没等朝遥回答,柳扶风继续说道:“每一次考试不仅仅是要思考,更多的还是拼体力。若无武艺傍身,别说去日升国各地游历,就是连柳城也不一定能出去。读万卷书不如行万里路,我自小便被要求学习礼、乐、射、御、书、数,但凡是缺了一点,都走不到今日。”
朝遥看柳扶风的眼神多了更多的崇拜,柳扶风对此非常受用。
哪个男人不喜欢自己的妻子对自己崇拜?
他轻轻地啄了啄朝遥的唇,“所以啊,武艺不过是最基本的技能之一。之前遥遥在深闺之中,学的是大家闺秀的管家之术,故而对科举一事并不了解。
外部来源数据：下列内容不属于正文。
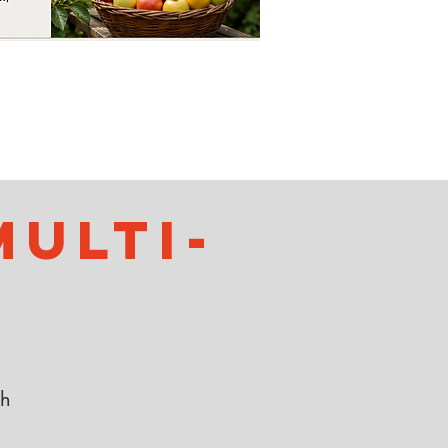
ulti-
th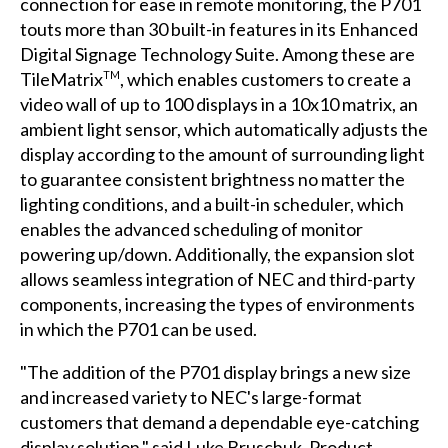
connection for ease in remote monitoring, the P701
touts more than 30 built-in features in its Enhanced
Digital Signage Technology Suite. Among these are
TileMatrix
, which enables customers to create a
TM
video wall of up to 100 displays in a 10x10 matrix, an
ambient light sensor, which automatically adjusts the
display according to the amount of surrounding light
to guarantee consistent brightness no matter the
lighting conditions, and a built-in scheduler, which
enables the advanced scheduling of monitor
powering up/down. Additionally, the expansion slot
allows seamless integration of NEC and third-party
components, increasing the types of environments
in which the P701 can be used.
"The addition of the P701 display brings a new size
and increased variety to NEC's large-format
customers that demand a dependable eye-catching
display solution," said Luke Bruschuk, Product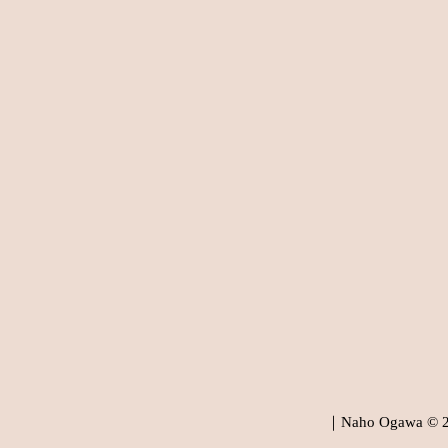
｜Naho Ogawa © 202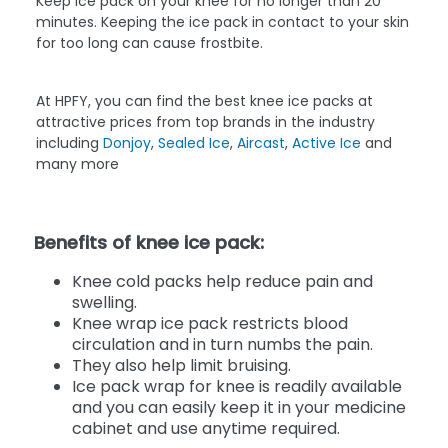
Keep ice pack on your knee for no longer than 20
minutes. Keeping the ice pack in contact to your skin
for too long can cause frostbite.
At HPFY, you can find the best knee ice packs at
attractive prices from top brands in the industry
including
Donjoy
,
Sealed Ice
,
Aircast
,
Active Ice
and
many more
Benefits of knee ice pack:
Knee cold packs help reduce pain and
swelling.
Knee wrap ice pack restricts blood
circulation and in turn numbs the pain.
They also help limit bruising.
Ice pack wrap for knee is readily available
and you can easily keep it in your medicine
cabinet and use anytime required.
这也甚好,不然的话,你对夫君我的每一次表现就都不那么意外了。”
“乐?所以你也会弹唱?”
“是,我虽会琴,但最擅长的是吹箫,夫人可愿听夫君我为你吹上一曲?”
朝遥不禁想到他每日放在书房的那根白玉箫,以前从来没有听过他吹,只以为是个摆设。
再想到箫声深沉而悠扬的韵律,她顿时就来了兴致。
“好啊,你快去拿过来吹给我听,随便吹哪一首都好。”
柳扶风迅速拿来了玉箫,让朝遥躺在床上,给她掖了掖被子,这时才坐在她身旁吹起了《愿情》。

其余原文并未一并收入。